Le fait d’être impliqué au niveau national ou international permet de se rendre compte de l’écart et de la différence qui perdurent en termes de crédits, de financements, mais également de perception des athlètes paralympiques de haut niveau qui n’ont pas la même image que les athlètes olympiques. Nous n’avons pas encore le même rang et le même niveau que l’on peut constater dans certains pays anglo-saxons.

A Londres par exemple, la nageuse Ellie Simmonds est une superstar ; elle est adulée, elle représente un idéal de réussite. En France, nous n’avons pas encore cette perception. Nous sommes reconnus, nous sommes appréciés, mais il reste un niveau à passer malgré tout.

Le fait de contribuer à la prise de décisions, le fait de porter des projets, c’est quelque chose d’important. Ce fut notamment le cas auprès de la Région Rhône-Alpes avec la création d’une Team Rhône-Alpes pour les Jeux de Londres, de Sotchi et de Rio. Nous avons mis en avant une aide de la Région, avec un soutien financier et un soutien en termes de compétences que ce soit pour les athlètes olympiques ou pour les athlètes paralympiques. Cela a permis de construire un projet dans sa globalité.

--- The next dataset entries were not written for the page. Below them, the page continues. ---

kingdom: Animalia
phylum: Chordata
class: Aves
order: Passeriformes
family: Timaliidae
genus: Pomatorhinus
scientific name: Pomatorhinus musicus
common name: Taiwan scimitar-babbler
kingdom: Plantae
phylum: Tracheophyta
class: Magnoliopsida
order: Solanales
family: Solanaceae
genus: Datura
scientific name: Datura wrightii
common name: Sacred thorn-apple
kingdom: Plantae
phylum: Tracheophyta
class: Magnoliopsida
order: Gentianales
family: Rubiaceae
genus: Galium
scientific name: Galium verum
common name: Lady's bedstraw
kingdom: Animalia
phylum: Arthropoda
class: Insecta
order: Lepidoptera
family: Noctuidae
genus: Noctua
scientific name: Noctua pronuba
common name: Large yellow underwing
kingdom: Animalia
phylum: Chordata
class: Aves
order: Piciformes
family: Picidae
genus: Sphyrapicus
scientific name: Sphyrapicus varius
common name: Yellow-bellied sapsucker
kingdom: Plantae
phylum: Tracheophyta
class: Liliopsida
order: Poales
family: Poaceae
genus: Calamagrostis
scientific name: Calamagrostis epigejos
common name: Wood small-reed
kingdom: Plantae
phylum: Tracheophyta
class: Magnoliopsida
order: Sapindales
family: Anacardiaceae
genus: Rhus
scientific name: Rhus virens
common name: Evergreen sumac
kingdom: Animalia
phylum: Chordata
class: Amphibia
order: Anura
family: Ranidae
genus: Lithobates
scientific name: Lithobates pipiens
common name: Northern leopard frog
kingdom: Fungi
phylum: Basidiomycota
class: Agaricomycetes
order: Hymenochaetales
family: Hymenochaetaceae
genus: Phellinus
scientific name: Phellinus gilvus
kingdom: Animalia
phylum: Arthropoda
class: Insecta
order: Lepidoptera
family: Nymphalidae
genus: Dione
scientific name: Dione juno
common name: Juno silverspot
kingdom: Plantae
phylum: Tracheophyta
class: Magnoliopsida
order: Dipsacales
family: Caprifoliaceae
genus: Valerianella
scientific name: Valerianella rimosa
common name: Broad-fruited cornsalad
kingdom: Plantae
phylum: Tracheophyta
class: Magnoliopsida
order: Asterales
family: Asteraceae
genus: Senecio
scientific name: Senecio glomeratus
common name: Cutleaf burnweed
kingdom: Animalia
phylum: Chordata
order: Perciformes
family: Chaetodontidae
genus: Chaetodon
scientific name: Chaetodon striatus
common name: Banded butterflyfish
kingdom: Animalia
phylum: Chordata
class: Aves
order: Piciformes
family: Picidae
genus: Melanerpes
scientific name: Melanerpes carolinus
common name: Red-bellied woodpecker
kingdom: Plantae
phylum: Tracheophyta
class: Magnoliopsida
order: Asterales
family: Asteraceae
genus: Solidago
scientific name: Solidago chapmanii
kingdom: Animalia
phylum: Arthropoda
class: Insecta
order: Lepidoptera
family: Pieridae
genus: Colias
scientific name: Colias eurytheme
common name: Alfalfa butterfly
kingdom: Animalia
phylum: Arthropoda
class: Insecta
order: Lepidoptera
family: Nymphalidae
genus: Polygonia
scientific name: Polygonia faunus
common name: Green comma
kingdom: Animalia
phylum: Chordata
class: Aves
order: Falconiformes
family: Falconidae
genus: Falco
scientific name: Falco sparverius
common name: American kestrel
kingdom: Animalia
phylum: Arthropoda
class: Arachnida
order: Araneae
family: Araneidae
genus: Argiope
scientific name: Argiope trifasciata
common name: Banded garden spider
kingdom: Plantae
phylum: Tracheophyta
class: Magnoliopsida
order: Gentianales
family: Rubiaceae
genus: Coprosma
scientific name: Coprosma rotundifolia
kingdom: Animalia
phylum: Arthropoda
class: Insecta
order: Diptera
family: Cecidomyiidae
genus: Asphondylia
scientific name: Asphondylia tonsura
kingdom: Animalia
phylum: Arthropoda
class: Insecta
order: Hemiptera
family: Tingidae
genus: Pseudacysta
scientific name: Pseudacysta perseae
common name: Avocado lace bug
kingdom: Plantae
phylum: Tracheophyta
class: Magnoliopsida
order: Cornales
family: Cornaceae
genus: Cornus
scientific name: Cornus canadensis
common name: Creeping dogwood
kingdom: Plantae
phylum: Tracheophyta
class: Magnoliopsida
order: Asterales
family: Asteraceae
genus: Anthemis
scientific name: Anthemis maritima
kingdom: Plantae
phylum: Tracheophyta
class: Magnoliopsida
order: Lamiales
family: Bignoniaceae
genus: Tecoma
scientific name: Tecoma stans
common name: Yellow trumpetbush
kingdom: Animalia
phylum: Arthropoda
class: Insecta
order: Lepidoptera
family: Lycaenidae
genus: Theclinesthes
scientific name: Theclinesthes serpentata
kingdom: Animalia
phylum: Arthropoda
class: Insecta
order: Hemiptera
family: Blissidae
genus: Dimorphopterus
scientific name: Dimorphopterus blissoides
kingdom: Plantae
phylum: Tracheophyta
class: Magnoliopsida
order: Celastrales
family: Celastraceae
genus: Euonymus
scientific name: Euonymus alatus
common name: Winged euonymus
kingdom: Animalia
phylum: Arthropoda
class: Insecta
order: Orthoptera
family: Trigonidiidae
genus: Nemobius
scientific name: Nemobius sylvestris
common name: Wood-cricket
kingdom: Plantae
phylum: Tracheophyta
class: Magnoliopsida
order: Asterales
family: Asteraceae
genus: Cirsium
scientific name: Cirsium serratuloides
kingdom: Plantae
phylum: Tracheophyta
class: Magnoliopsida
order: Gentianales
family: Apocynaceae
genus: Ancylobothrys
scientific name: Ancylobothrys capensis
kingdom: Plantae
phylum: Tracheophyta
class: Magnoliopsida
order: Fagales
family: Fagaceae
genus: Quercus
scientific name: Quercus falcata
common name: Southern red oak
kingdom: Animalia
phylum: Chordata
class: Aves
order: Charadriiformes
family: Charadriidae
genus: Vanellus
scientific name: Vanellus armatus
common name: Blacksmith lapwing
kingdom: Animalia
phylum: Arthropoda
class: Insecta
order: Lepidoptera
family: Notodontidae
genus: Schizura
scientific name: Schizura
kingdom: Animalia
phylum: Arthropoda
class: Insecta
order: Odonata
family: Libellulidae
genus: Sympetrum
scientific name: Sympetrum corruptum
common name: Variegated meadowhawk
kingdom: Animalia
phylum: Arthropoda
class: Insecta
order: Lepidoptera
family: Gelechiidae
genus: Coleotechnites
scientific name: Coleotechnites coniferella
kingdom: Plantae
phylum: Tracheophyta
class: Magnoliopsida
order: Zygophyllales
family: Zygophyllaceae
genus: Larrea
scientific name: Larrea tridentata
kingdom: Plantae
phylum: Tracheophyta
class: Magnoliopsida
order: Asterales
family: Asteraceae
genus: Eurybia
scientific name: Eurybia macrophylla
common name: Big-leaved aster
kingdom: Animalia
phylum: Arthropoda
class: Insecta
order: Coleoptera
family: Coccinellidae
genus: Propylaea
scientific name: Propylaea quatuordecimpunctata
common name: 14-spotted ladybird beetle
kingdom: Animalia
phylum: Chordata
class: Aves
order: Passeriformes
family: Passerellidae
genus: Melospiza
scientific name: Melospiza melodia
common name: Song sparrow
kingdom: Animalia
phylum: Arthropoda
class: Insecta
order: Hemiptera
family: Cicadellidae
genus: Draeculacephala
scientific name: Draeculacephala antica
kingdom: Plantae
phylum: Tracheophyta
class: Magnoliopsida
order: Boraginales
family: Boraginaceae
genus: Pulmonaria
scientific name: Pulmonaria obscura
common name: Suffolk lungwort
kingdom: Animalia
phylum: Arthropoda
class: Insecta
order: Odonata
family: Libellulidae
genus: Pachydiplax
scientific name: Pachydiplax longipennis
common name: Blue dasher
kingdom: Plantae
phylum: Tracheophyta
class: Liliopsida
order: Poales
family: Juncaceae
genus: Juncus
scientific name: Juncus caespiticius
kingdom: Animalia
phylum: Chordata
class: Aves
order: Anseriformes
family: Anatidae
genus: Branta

  • L’actuelle Ministre des Sports est issue du Mouvement sportif français. En quoi Laura Flessel peut-elle contribuer, au-delà du seul projet olympique et paralympique, à apporter une dynamique de reconnaissance ?

Laura Flessel a cette capacité de comprendre les besoins et les enjeux pour faire une carrière sportive et ce, du fait d’avoir baigner dans le sport toute sa vie. Elle a en ce sens une vision très pragmatique sur notamment comment gérer une double carrière sport-emploi ou sport-cursus scolaire et universitaire.

Du fait de notre position de sportifs de haut niveau, nous ne pouvons pas négliger ce double volet, surtout lorsque l’on sait que nous n’avons pas une visibilité en termes de sponsoring qui puisse nous permettre d’en vivre toute notre vie.

A Pékin, j’ai pu gagner un peu d’argent car j’ai remporté l’or paralympique avec une prime à la victoire de 50 000 euros. Mais il y a eu une évolution sur ce terrain également. A Athènes, lorsque j’ai remporté ma médaille de bronze, j’ai reçu une prime de 2 500 euros.

Au quotidien, c’est une problématique à prendre en compte car même si nous réussissons notre carrière, si nous remportons des victoires, cela ne nous permet pas de vivre de notre statut à 100%. Or, le haut niveau, ce sont des sacrifices quotidiens et c’est un travail à temps plein.

Avec Laura Flessel, nous avons donc une Ministre qui connait le sport, qui connait les enjeux. Et puis n’oublions pas d’ailleurs qu’elle est issue d’un sport qui n’est pas particulièrement médiatisé à l’année à l’inverse de l’athlétisme ou de la natation. Compte-tenu de cette position passée, je pense que la Ministre peut insuffler une dynamique au projet de Paris 2024 pour valoriser les sports un peu plus confidentiels et créer un élan pour toutes les disciplines, avec aussi un accent sur la culture du fait des sites choisis pour les épreuves (tir-à-l’arc sur l’Esplanade des Invalides, boxe et tennis à Roland Garros, etc…).